## What needs to be done
Only the lines from the one containing "index mcp: (277, 302)" to the end of the data should be copied, exactly and without pictures.

## Given entries
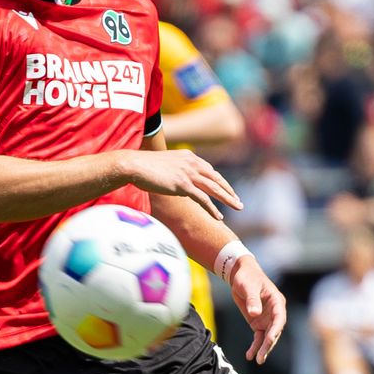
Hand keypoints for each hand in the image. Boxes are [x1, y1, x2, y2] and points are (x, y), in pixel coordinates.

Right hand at [122, 149, 240, 220]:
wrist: (134, 165)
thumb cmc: (144, 166)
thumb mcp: (165, 165)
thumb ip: (176, 170)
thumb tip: (178, 183)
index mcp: (188, 156)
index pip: (209, 170)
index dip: (220, 181)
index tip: (228, 190)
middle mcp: (192, 163)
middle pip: (216, 179)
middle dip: (229, 191)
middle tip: (239, 201)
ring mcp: (188, 174)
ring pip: (214, 188)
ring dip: (228, 199)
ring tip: (238, 207)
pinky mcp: (183, 185)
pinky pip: (203, 199)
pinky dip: (213, 209)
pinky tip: (219, 216)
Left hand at [226, 253, 286, 362]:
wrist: (240, 275)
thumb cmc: (247, 277)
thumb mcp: (248, 286)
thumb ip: (252, 300)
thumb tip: (254, 314)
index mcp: (277, 302)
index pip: (279, 319)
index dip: (275, 330)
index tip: (269, 340)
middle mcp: (274, 312)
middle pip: (274, 331)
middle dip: (269, 344)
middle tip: (261, 356)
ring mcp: (267, 319)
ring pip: (267, 336)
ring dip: (263, 348)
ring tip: (257, 360)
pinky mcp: (258, 322)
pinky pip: (258, 337)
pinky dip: (255, 346)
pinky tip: (249, 355)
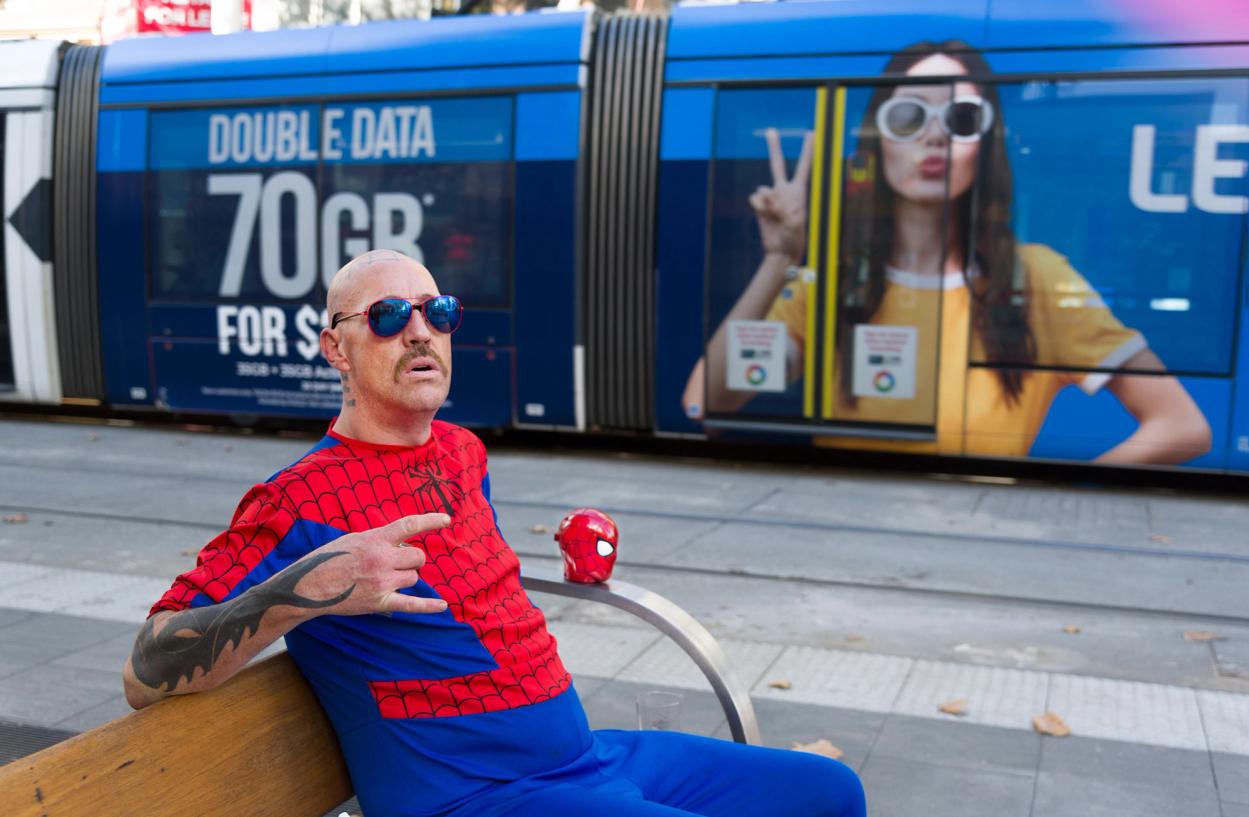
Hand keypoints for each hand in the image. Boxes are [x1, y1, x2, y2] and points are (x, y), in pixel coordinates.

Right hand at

## Task result
index mcp: (277, 302)
index pip: (279, 319)
index dip: (275, 330)
index tip: (269, 340)
middle mcp: (274, 312)
middle pip: (274, 331)
middle dip: (269, 344)
middle tip: (261, 356)
ring mcp: (267, 319)
ring pip: (267, 336)
ring dip: (263, 348)
ring tip: (257, 360)
pinky mcp: (258, 322)
pinky pip: (258, 337)
pinky dip: (255, 346)
pinky tip: (249, 355)
Hand keypoints for each hand in the image. Boxes are [x1, y1, x2, y2] and points are (x, y), in pixel coordinates.

Right hand at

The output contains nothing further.